→ **What the task asks**:
Among the entries below, find every line that contains the string "config", then copy it.
─── Supplied data
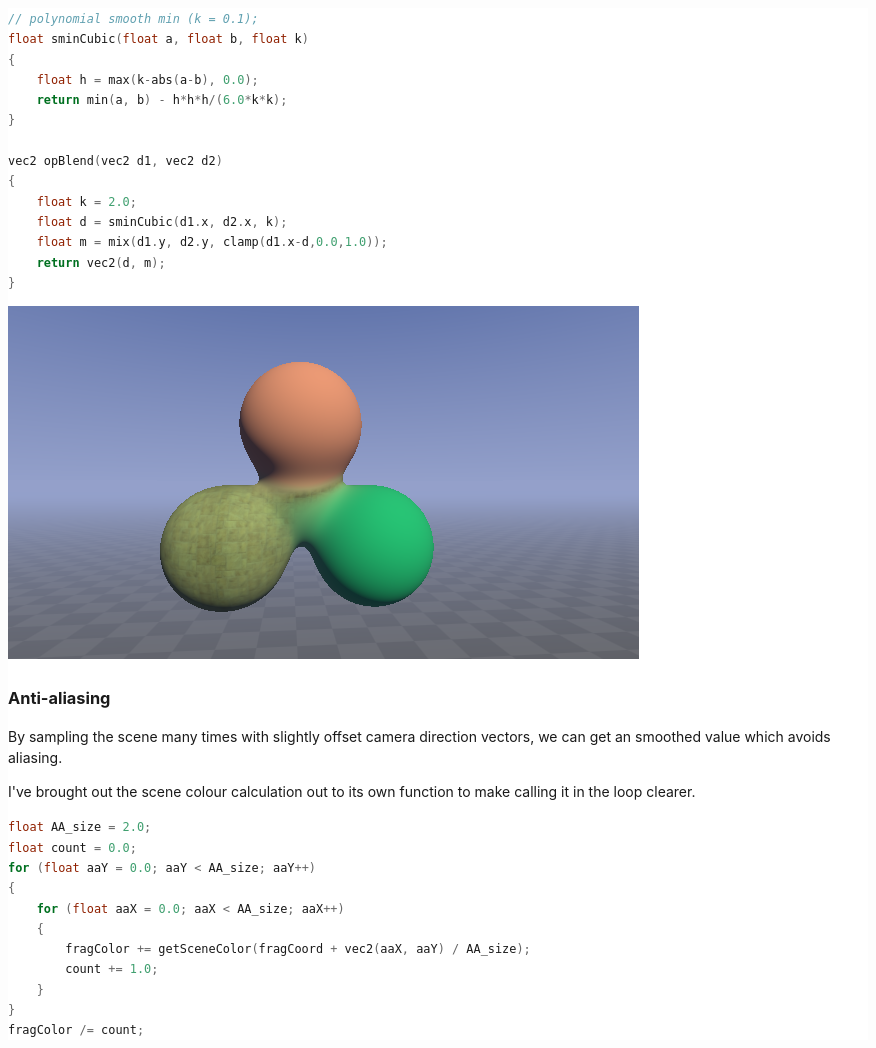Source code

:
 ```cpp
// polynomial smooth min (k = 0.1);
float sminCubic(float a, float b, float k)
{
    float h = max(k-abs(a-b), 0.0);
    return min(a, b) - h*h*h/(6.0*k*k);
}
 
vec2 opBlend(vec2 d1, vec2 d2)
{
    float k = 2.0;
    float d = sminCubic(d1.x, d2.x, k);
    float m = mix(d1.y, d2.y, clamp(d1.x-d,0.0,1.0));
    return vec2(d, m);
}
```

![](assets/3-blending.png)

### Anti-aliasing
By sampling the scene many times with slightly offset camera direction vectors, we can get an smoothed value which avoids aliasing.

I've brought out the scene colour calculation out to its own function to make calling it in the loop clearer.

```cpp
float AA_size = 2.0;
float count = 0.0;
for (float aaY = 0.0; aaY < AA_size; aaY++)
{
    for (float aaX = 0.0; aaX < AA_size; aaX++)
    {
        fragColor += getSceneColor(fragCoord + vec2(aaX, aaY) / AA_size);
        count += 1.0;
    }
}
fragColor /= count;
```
──────
─── Supplied data
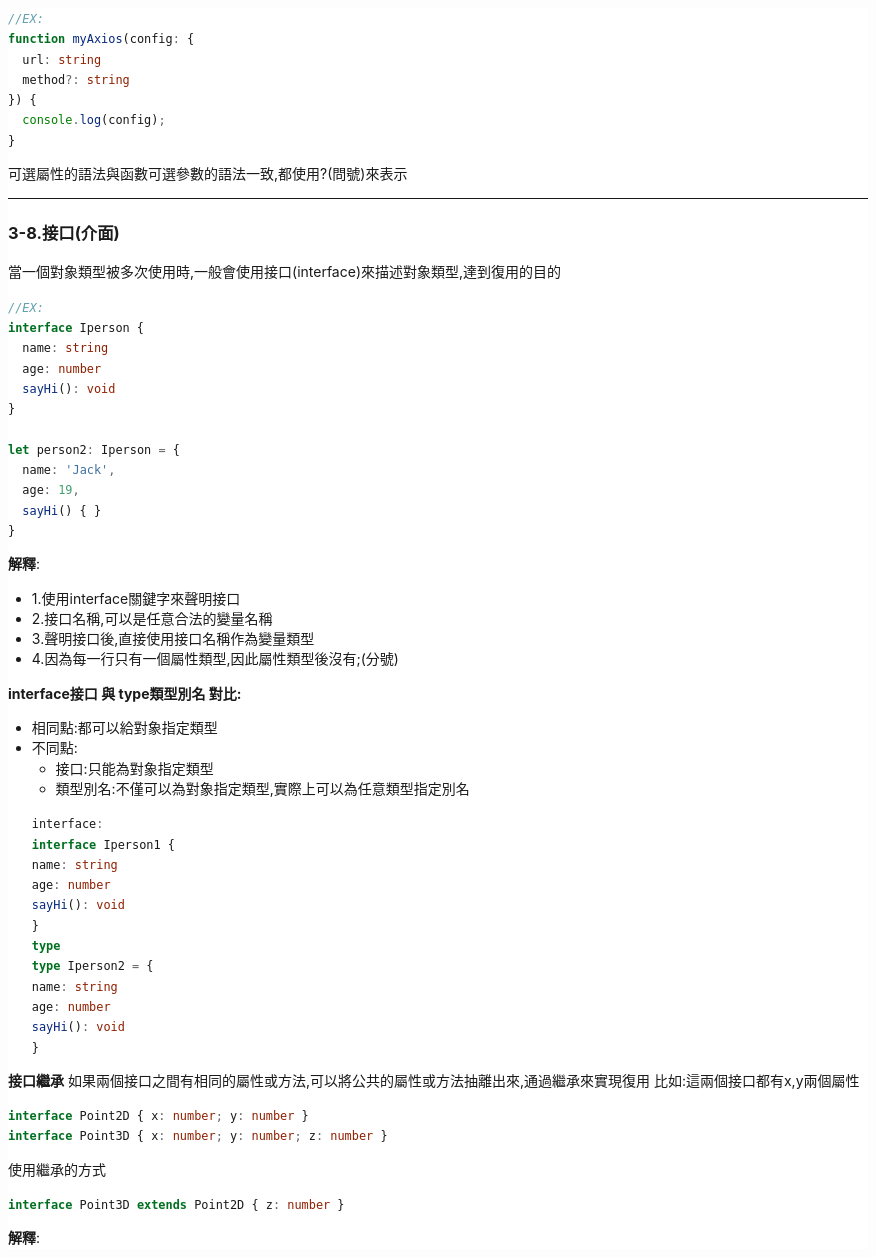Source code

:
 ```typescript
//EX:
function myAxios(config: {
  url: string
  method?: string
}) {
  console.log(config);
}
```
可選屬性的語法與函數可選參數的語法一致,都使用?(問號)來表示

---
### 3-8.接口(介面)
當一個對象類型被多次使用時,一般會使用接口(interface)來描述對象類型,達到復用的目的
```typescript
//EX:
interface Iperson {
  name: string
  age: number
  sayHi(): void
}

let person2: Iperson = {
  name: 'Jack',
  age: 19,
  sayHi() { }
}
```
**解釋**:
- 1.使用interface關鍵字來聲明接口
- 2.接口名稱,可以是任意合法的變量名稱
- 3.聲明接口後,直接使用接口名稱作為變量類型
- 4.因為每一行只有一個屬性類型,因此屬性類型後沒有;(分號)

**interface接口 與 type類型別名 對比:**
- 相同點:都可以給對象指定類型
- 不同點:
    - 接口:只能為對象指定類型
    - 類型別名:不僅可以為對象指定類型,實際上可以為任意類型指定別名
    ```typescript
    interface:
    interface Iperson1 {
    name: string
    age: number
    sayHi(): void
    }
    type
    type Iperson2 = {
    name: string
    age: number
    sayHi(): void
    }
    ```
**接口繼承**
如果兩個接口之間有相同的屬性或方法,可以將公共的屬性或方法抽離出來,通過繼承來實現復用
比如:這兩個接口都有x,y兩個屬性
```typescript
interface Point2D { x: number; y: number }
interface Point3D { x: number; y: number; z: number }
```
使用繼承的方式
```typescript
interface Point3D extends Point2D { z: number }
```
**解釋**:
──────
→ **Worked solution**:
function myAxios(config: {
  console.log(config);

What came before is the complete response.